Missouri lawmakers recently passed a measure that both legalizes and regulates daily fantasy sports sites in the Midwest state, but not everyone is happy about the new law.

A group of smaller daily fantasy sports operators are saying that H1941 is tailor made for DraftKings and FanDuel and will drive their competitors out of business. A group of those competitors have even gone so far as to say that H1941 will create a DFS duopoly in the state.

On its face, the bill seems pretty innocuous, but the devil is in the details. In this case, those details stipulate that Missouri-facing DFS sites must:

  • Pay an annual licensing fee of $10,000 or 10% of net revenue (whichever is smaller).
  • Submit to a background check – a background check that comes with a $50,000 fee.
  • Pay an 11.5% tax on net revenue.
  • Submit to an an annual third-part audit.

These requirements won’t be much of a bother for the industry’s two heavy hitters, DraftKings and FanDuel, but they’re a major burden for smaller operators.

Even worse, these smaller operators say that their interests are not being represented by the FSTA (Fantasy Sports Trade Association), a daily fantasy sports industry trade group.
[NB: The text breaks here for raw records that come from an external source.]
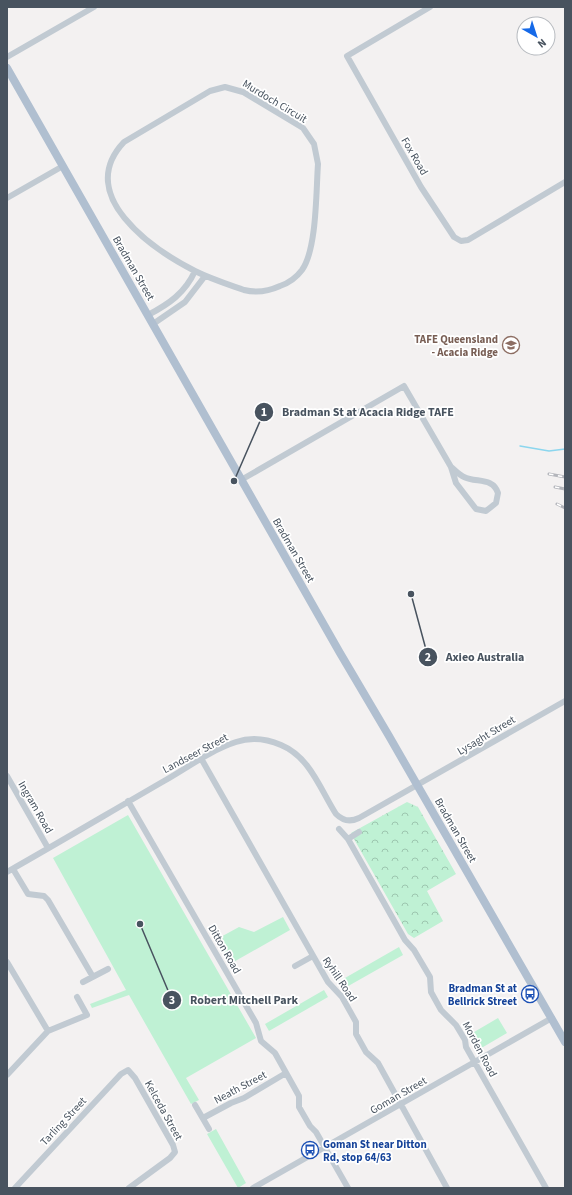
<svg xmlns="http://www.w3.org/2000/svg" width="572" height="1195" viewBox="0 0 572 1195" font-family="'Source Sans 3',sans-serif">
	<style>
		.green { fill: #bff1d4 }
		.forest { fill: url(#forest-crowns) }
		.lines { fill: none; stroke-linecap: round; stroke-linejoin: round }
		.stream { stroke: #8bd6ee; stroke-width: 1.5 }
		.minor { stroke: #c1cad2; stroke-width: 6 }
		.major { stroke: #b0bfd0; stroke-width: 8 }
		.rail-casing { stroke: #b3b5bb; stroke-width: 3 }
		.rail { stroke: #fff; stroke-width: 1.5; stroke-dasharray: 4.5; stroke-linecap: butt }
		.labels { text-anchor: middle; stroke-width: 3.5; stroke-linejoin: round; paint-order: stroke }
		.street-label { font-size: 11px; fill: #48535f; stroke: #fff }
		.education-label { font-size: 11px; font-weight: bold; fill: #785e54; stroke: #fff; text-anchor: end }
		.transit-label { font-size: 11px; font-weight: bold; fill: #164399; stroke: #fff; text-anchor: end }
		.leader { fill: none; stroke: #48535f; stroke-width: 1.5 }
		.callout-dot { fill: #48535f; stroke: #fff; stroke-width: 1.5 }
		.mark-label { font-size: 12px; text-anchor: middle; font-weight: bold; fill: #fff }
		.callout-label { font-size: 12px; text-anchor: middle; font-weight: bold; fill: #48535f; stroke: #fff; stroke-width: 3.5; stroke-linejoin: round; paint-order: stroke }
	</style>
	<defs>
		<pattern id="forest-crowns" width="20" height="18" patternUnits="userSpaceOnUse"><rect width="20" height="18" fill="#bff1d4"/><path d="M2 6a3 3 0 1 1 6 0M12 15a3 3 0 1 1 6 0" fill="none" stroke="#9dc6af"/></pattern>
	</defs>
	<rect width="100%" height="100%" fill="#f3f1f1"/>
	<path class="green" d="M128 815 256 1038 186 1078 199 1100 191 1104 129 995 92 1008 90 1004 126 990 53 858Z
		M283 917 290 930 230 964 217 939 239 927 254 932Z
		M399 947 403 955 343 989 338 982Z
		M324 990 328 997 269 1031 265 1024Z
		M498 1018 507 1033 478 1050 469 1035Z
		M216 1129 246 1183 238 1188 207 1134Z"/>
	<path class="forest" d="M407 802 418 807 456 874 427 891 443 921 414 938 408 934 354 839 351 833Z"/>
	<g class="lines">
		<path class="stream" d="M520 446 549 451 565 449"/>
		<path class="minor" d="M430 7 347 56 421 187 454 237 461 241 468 240 565 182
			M7 57 94 7
			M225 87 243 92 303 128 314 144 318 164C316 191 317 249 302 270 296 278 289 283 280 286 269 291 256 293 244 290 227 284 211 279 195 271 152 249 74 195 124 142L210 91Z
			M7 198 63 166
			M148 315C169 304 185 293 195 271
			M153 324 185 302 205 276
			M241 480 404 386 451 467 456 483 476 509 486 511 496 503 498 493C493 477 476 483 464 477 459 475 455 470 451 467
			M202 760 328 982 342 997 356 1022V1034L366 1052 378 1063 447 1188
			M7 776 48 848
			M128 801 256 1023 261 1041 275 1053 299 1096V1107L310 1126 316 1132 348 1188
			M339 829 348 839 405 940 414 950 430 977 431 992 441 1010 456 1025 465 1040 466 1047 546 1188
			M348 839 359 832
			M13 869 28 894 44 896 48 900 93 977
			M7 872C60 842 112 811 164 781 187 768 211 750 236 742 251 737 267 739 281 745 310 757 320 789 336 814 343 821 351 822 359 818L565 701
			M7 962 48 1031
			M295 966 313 956
			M83 982 108 969
			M7 1075 48 1031 87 1015 77 997
			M195 1105 209 1129
			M203 1118 231 1103 244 1098 286 1073
			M15 1188 121 1074 128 1070 135 1078 173 1145 175 1152 170 1158 129 1188
			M253 1188 552 1018"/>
		<path class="major" d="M7 68 340 653 389 736 565 1042"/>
		<g class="rail-casing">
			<path id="rail" d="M549 474 565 477
				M555 487 565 489
				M557 504 565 508"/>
		</g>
		<use href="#rail" class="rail"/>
	</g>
	<defs>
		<g id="university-ring" transform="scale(0.9)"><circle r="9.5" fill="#fff" stroke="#8d6e63" stroke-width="1.5"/><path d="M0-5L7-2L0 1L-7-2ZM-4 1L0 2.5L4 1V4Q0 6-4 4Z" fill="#8d6e63"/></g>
		<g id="bus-ring" transform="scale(0.9)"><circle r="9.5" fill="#fff" stroke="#1a4fb4" stroke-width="1.5"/><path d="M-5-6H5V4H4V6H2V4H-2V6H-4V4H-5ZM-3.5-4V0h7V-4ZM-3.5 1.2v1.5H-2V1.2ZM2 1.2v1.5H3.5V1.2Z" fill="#1a4fb4"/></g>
	</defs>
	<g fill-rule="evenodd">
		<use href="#university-ring" x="511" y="345"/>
		<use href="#bus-ring" x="530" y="994"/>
		<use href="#bus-ring" x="310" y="1150"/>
	</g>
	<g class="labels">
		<g class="street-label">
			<text transform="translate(275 101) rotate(31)" y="4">Murdoch Circuit</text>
			<text transform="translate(415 156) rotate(60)" y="4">Fox Road</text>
			<text transform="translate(134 268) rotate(60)" y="4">Bradman Street</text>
			<text transform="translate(294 550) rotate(60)" y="4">Bradman Street</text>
			<text transform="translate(486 735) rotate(-31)" y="4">Lysaght Street</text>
			<text transform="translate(195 753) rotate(-28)" y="4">Landseer Street</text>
			<text transform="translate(36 807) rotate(60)" y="4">Ingram Road</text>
			<text transform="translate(456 830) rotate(60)" y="4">Bradman Street</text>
			<text transform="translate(225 949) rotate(60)" y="4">Ditton Road</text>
			<text transform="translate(340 979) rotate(56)" y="4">Ryhill Road</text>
			<text transform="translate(480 1049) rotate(62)" y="4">Morden Road</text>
			<text transform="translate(240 1087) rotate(-28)" y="4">Neath Street</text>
			<text transform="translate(398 1095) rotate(-30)" y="4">Goman Street</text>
			<text transform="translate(164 1110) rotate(61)" y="4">Kelceda Street</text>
			<text transform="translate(63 1121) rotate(-47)" y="4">Tarling Street</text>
		</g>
		<g class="education-label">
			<text x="498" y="343">TAFE Queensland<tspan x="498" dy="13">- Acacia Ridge</tspan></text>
		</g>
		<g class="transit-label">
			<text x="517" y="992">Bradman St at<tspan x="517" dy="13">Bellrick Street</tspan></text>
			<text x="323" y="1148" text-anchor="start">Goman St near Ditton<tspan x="323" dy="13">Rd, stop 64/63</tspan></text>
		</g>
	</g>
	<path class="leader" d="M234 481L264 412M411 594L428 657M140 924L172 1000"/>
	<g class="callout-dot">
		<circle cx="234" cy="481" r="4"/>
		<circle cx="411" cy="594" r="4"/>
		<circle cx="140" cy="924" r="4"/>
		<circle cx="264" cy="412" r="10"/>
		<circle cx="428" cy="657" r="10"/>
		<circle cx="172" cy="1000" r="10"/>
	</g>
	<g class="mark-label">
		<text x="264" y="416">1</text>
		<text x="428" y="661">2</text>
		<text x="172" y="1004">3</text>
	</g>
	<g class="callout-label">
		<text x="368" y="416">Bradman St at Acacia Ridge TAFE</text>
		<text x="485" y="661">Axieo Australia</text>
		<text x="244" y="1004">Robert Mitchell Park</text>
	</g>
	<rect width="572" height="1195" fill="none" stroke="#48535f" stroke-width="16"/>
	<g transform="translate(536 36) rotate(141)"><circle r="19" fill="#ffffff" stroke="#b6babf"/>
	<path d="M0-3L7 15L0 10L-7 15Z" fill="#1569e8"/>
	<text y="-6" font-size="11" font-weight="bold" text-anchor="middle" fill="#48535f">N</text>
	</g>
</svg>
To counteract that dynamic the smaller operators have formed their own group, the Small Businesses of Fantasy Sports Trade Association (SBFSTA).
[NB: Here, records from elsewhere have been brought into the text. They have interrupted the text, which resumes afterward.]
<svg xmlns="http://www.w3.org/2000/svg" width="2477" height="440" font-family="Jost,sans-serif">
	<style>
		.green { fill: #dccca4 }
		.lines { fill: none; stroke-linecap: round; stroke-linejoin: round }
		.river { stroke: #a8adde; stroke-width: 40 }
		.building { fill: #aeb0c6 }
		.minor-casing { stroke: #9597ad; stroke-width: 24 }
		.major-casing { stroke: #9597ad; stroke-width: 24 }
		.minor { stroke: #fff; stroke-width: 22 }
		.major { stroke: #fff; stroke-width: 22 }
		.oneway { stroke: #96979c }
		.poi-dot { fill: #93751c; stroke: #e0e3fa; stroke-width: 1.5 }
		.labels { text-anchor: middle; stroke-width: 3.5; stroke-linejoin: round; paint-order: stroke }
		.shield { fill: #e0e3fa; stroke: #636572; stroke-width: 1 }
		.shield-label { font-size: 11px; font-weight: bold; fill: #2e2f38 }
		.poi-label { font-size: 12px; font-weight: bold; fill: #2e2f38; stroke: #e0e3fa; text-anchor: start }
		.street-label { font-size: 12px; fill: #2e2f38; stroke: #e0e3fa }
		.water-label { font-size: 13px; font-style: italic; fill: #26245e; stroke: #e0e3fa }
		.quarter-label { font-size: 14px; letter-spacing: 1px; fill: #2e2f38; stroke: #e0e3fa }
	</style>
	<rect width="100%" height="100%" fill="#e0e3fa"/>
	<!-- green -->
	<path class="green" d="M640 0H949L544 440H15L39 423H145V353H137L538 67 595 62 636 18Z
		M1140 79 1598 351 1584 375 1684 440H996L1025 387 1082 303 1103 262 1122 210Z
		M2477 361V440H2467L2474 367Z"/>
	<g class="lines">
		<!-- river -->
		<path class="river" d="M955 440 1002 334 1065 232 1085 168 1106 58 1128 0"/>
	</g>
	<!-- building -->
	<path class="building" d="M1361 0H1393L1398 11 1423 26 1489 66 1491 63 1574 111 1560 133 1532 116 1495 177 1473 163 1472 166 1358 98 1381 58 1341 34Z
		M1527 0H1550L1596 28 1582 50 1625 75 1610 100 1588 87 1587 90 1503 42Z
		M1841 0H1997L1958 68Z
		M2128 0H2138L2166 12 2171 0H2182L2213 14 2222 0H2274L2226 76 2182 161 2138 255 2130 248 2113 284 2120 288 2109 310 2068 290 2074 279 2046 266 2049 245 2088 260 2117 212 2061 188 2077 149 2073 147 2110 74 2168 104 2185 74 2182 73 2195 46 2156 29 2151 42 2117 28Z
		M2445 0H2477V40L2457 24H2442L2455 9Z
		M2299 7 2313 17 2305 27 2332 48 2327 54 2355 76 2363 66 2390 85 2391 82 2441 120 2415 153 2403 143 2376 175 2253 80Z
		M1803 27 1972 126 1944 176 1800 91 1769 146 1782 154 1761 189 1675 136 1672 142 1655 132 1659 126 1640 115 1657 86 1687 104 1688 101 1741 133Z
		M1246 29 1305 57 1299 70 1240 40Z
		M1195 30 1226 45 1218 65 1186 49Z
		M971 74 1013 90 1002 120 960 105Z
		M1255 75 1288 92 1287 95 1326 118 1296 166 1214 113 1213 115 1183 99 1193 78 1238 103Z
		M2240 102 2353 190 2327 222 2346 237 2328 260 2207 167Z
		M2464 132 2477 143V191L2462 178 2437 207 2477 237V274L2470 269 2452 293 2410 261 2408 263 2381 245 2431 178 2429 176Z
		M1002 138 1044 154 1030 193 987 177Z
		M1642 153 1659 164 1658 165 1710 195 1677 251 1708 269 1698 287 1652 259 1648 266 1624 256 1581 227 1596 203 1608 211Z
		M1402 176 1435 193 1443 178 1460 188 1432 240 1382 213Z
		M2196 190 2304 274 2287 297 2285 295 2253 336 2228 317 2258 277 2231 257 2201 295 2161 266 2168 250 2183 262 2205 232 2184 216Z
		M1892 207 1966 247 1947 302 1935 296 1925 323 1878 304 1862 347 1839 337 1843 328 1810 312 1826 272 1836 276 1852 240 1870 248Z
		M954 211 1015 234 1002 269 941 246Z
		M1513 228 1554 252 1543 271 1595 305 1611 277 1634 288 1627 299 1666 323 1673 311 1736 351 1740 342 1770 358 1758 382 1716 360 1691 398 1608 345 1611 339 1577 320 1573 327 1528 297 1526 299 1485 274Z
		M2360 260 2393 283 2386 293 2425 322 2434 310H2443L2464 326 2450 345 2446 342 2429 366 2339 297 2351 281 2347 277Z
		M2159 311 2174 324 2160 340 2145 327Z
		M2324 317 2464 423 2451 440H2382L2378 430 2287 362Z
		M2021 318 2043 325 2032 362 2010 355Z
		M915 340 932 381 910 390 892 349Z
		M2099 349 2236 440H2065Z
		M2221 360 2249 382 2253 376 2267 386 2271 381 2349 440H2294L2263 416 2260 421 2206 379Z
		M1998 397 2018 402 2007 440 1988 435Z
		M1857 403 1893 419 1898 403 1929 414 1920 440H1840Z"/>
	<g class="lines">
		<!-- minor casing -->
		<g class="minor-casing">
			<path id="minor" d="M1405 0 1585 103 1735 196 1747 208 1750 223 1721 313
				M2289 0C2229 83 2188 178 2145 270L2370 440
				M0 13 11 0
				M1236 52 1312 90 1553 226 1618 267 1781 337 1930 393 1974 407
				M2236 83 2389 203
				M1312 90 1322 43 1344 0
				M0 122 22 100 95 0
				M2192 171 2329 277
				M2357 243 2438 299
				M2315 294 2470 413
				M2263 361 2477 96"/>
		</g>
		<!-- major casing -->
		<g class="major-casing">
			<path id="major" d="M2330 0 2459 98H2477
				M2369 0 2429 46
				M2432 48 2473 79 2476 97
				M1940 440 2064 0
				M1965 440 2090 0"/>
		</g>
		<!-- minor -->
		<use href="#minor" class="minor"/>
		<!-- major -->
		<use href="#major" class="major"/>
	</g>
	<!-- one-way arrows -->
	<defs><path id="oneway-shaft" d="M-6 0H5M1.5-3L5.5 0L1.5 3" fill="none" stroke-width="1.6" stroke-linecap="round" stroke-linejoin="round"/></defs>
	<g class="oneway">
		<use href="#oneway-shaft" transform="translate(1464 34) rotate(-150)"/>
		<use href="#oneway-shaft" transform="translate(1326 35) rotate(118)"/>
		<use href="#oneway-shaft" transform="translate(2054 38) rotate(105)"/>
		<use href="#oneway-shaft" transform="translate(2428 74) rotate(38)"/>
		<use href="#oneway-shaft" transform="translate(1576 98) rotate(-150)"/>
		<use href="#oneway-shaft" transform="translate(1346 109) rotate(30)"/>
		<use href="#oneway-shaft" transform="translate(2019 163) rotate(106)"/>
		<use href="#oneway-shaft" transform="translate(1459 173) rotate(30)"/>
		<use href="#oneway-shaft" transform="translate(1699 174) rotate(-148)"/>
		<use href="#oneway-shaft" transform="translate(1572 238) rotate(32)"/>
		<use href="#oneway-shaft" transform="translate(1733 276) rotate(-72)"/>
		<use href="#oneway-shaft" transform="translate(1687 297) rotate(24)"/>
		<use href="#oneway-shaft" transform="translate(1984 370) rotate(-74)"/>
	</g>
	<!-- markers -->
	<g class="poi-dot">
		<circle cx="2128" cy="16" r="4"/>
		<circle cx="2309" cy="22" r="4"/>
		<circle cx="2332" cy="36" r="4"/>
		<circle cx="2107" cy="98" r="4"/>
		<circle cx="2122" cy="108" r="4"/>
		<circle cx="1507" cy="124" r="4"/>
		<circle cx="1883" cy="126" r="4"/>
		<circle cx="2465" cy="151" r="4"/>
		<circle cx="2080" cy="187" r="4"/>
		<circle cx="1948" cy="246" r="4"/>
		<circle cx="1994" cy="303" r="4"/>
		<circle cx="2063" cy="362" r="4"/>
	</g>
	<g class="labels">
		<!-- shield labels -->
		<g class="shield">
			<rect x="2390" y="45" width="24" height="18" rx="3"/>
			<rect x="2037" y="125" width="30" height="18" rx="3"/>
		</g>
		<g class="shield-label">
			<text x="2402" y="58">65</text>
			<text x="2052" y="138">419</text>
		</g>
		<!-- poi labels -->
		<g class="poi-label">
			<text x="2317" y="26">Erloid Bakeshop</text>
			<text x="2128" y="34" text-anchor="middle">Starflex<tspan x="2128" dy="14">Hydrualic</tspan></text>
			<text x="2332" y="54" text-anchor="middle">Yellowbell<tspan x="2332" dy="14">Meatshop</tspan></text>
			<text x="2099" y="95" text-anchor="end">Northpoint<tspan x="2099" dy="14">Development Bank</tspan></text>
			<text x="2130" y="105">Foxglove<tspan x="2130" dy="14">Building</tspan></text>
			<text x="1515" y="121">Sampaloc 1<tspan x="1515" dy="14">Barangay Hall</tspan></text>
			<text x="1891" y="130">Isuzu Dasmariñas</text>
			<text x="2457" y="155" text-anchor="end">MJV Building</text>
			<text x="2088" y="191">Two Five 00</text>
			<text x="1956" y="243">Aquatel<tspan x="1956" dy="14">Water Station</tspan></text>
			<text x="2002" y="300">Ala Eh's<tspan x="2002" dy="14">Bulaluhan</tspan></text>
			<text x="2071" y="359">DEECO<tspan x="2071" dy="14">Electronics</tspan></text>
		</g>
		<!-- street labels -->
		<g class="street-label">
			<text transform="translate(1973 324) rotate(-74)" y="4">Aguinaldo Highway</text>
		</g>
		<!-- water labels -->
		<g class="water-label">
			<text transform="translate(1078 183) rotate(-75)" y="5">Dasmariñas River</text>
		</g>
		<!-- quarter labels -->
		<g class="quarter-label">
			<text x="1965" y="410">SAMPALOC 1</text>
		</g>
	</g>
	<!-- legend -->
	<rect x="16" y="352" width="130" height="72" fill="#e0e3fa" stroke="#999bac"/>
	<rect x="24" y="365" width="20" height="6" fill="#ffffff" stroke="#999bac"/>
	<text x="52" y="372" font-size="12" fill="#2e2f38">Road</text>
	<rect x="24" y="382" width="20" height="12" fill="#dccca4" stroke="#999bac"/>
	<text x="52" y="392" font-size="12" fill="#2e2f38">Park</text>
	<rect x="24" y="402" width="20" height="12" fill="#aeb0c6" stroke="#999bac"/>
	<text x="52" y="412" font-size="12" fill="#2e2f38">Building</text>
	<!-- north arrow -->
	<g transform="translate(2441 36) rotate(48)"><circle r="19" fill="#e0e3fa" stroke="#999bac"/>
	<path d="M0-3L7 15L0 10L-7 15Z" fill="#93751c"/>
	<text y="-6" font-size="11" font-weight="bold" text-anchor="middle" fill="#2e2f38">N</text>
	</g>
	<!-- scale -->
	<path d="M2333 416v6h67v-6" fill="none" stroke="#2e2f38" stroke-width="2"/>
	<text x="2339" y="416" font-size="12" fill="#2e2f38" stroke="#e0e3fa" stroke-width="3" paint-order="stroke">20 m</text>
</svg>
In a recent press release, SBFSTA co-founder Alex Kaganovsky spoke about how recent legislative efforts to regulate DFS have been controlled by the FSTA saying:

We appreciate that the legislature wants to address this issue but this bill will kill us…the FSTA (Fantasy Sports Trade Association) tells legislators that they are representing small businesses but in reality they are representing the interests of the two Goliaths in the industry, FanDuel and DraftKings.

Kaganovosky went on to say that the SBFSTA is actually in favor a regulated daily fantasy sports industry, they just want to make certain that the interests of smaller operators are represented in those regulations.